We now have a broader understanding of a group of bacteria that use iron just like we use oxygen, and yet another type that feeds on iron, thanks to two studies conducted by researchers from a UW-Madison lab. One of them is published in Applied and Environmental Microbiology, and the other in Geobiology.
When animals feed on carbohydrates, the latter are oxidised, thereby losing electrons which are then taken up by oxygen to form water. This is why we need oxygen. Some bacteria, however, do not have access to oxygen because of their location (for example, those living underwater or underground), and, therefore, need something else to take up the electrons that result from metabolising organic matter. Some bacteria are able to use iron for this purpose; they transfer the electrons from organic matter (food) to iron oxide.
The bacteria use iron that is deficient in electrons to soak up those that are released when consuming organic matter. This iron is reduced to an electron-rich form of the element. These types of iron can also donate electrons in the complementary reactions that constitutes oxidation: there will be some other bacterial groups that will actually eat the iron to generate energy. Understanding the inner workings of these processes might help answer the mystery of the origin of life, say the researchers. Furthermore, the studies might help in the search for life on other planets, as points out senior author Eric Roden.

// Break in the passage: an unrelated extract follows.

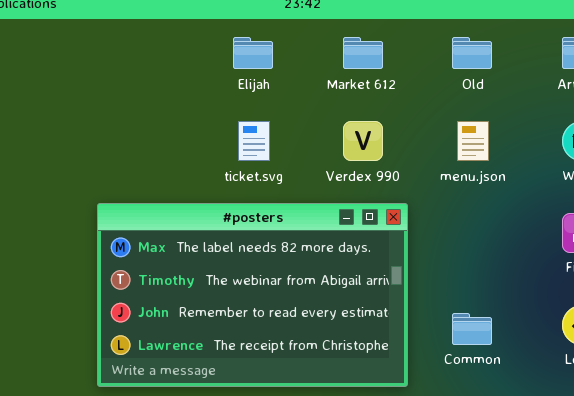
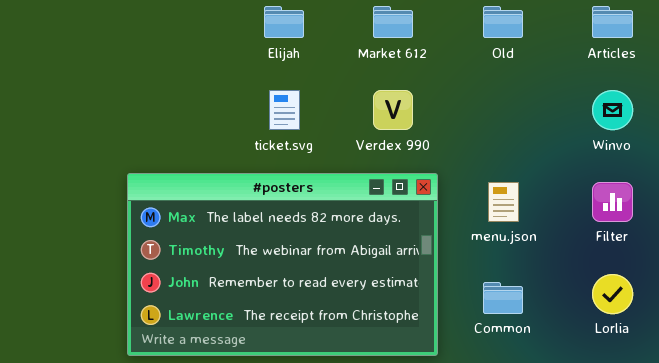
menu.json: [457,121,489,161] -> [488,182,519,222], moved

The metabolism of the iron-eating bacteria has been studied by Roden and his team. They collect samples thereof for analysis in their labs. For the latest scientific papers, they examined samples taken from the Chocolate Pot hot spring from the Yellowstone National Park; the spring obtained its names for the reddish-brown colour conferred onto it by ferric oxide. That was how they spotted unknown bacteria able to metabolise iron. Also, using an advanced genome-sequencing technique, they obtained genetic data that points at the ability of transferring electrons through a cell’s outer membrane in both directions: this characteristic allows the bacteria to use iron as an energy source, and also to use iron forms that could not otherwise be taken into the cell; the bacteria have previously been shown to form stalks or sheaths for the transport of iron.
Studying these bacteria might help researchers in finding ways to harvest energy from organic matter by making use of these organisms. Furthermore, the bacteria play an important life in the process of rock weathering. Also, given that some of these iron-bacteria feature at early stages on the tree of life, the findings can be made pertinent to the origin of life itself — not only on Earth, but in space as well. Roden says that bacteria on Mars might be metabolising iron instead of oxygen to survive, and the bacteria they discovered might be a model for life forms that might be out there waiting to be found.